**Stored data:**
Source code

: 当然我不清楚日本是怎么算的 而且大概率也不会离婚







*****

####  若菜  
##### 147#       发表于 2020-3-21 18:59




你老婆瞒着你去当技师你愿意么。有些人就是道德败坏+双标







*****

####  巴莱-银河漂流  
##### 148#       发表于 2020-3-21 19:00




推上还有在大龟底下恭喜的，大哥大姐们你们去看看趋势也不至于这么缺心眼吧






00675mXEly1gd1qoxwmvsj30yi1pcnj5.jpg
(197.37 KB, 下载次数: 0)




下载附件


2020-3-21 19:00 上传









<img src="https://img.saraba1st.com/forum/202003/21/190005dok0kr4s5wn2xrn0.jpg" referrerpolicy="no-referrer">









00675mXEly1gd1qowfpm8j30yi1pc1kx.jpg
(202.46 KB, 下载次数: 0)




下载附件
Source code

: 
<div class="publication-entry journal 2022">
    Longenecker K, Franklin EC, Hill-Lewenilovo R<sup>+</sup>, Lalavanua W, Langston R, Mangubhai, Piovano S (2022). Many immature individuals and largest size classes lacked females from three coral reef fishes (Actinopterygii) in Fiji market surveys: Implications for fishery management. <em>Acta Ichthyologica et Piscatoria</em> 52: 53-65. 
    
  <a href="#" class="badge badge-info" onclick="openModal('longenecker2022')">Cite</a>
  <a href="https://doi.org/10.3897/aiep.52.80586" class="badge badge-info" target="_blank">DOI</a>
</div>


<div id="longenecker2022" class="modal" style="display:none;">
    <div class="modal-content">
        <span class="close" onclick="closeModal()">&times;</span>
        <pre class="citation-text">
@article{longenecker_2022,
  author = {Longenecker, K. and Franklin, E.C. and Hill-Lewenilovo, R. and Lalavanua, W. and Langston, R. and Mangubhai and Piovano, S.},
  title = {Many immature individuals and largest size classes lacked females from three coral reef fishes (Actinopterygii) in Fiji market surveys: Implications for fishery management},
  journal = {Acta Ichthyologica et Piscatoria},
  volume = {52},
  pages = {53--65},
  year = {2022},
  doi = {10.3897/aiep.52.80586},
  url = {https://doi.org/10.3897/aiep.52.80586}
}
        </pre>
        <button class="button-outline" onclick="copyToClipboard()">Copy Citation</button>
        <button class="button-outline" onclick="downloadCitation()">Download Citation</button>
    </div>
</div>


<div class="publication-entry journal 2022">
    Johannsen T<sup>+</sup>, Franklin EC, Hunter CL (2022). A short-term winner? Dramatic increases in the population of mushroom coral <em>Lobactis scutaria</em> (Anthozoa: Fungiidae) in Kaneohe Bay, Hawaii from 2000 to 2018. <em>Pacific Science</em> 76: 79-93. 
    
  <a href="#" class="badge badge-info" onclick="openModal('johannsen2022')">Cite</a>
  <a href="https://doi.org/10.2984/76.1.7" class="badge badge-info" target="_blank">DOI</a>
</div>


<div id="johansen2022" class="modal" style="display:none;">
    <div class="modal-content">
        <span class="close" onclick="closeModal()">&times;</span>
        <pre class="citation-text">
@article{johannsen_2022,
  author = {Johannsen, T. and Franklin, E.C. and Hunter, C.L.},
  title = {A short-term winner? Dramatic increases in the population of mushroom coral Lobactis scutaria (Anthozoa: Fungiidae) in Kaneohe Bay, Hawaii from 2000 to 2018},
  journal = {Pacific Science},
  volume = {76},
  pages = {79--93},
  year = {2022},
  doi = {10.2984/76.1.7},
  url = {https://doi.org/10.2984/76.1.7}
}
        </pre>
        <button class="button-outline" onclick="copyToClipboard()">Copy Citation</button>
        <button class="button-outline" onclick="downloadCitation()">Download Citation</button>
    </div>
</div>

**Task to carry out:** Copy all the records above precisely.

**Output for this exercise:**
Source code

: 当然我不清楚日本是怎么算的 而且大概率也不会离婚







*****

####  若菜  
##### 147#       发表于 2020-3-21 18:59




你老婆瞒着你去当技师你愿意么。有些人就是道德败坏+双标







*****

####  巴莱-银河漂流  
##### 148#       发表于 2020-3-21 19:00




推上还有在大龟底下恭喜的，大哥大姐们你们去看看趋势也不至于这么缺心眼吧






00675mXEly1gd1qoxwmvsj30yi1pcnj5.jpg
(197.37 KB, 下载次数: 0)




下载附件


2020-3-21 19:00 上传









<img src="https://img.saraba1st.com/forum/202003/21/190005dok0kr4s5wn2xrn0.jpg" referrerpolicy="no-referrer">









00675mXEly1gd1qowfpm8j30yi1pc1kx.jpg
(202.46 KB, 下载次数: 0)




下载附件
Source code

: 
<div class="publication-entry journal 2022">
    Longenecker K, Franklin EC, Hill-Lewenilovo R<sup>+</sup>, Lalavanua W, Langston R, Mangubhai, Piovano S (2022). Many immature individuals and largest size classes lacked females from three coral reef fishes (Actinopterygii) in Fiji market surveys: Implications for fishery management. <em>Acta Ichthyologica et Piscatoria</em> 52: 53-65. 
    
  <a href="#" class="badge badge-info" onclick="openModal('longenecker2022')">Cite</a>
  <a href="https://doi.org/10.3897/aiep.52.80586" class="badge badge-info" target="_blank">DOI</a>
</div>


<div id="longenecker2022" class="modal" style="display:none;">
    <div class="modal-content">
        <span class="close" onclick="closeModal()">&times;</span>
        <pre class="citation-text">
@article{longenecker_2022,
  author = {Longenecker, K. and Franklin, E.C. and Hill-Lewenilovo, R. and Lalavanua, W. and Langston, R. and Mangubhai and Piovano, S.},
  title = {Many immature individuals and largest size classes lacked females from three coral reef fishes (Actinopterygii) in Fiji market surveys: Implications for fishery management},
  journal = {Acta Ichthyologica et Piscatoria},
  volume = {52},
  pages = {53--65},
  year = {2022},
  doi = {10.3897/aiep.52.80586},
  url = {https://doi.org/10.3897/aiep.52.80586}
}
        </pre>
        <button class="button-outline" onclick="copyToClipboard()">Copy Citation</button>
        <button class="button-outline" onclick="downloadCitation()">Download Citation</button>
    </div>
</div>


<div class="publication-entry journal 2022">
    Johannsen T<sup>+</sup>, Franklin EC, Hunter CL (2022). A short-term winner? Dramatic increases in the population of mushroom coral <em>Lobactis scutaria</em> (Anthozoa: Fungiidae) in Kaneohe Bay, Hawaii from 2000 to 2018. <em>Pacific Science</em> 76: 79-93. 
    
  <a href="#" class="badge badge-info" onclick="openModal('johannsen2022')">Cite</a>
  <a href="https://doi.org/10.2984/76.1.7" class="badge badge-info" target="_blank">DOI</a>
</div>


<div id="johansen2022" class="modal" style="display:none;">
    <div class="modal-content">
        <span class="close" onclick="closeModal()">&times;</span>
        <pre class="citation-text">
@article{johannsen_2022,
  author = {Johannsen, T. and Franklin, E.C. and Hunter, C.L.},
  title = {A short-term winner? Dramatic increases in the population of mushroom coral Lobactis scutaria (Anthozoa: Fungiidae) in Kaneohe Bay, Hawaii from 2000 to 2018},
  journal = {Pacific Science},
  volume = {76},
  pages = {79--93},
  year = {2022},
  doi = {10.2984/76.1.7},
  url = {https://doi.org/10.2984/76.1.7}
}
        </pre>
        <button class="button-outline" onclick="copyToClipboard()">Copy Citation</button>
        <button class="button-outline" onclick="downloadCitation()">Download Citation</button>
    </div>
</div>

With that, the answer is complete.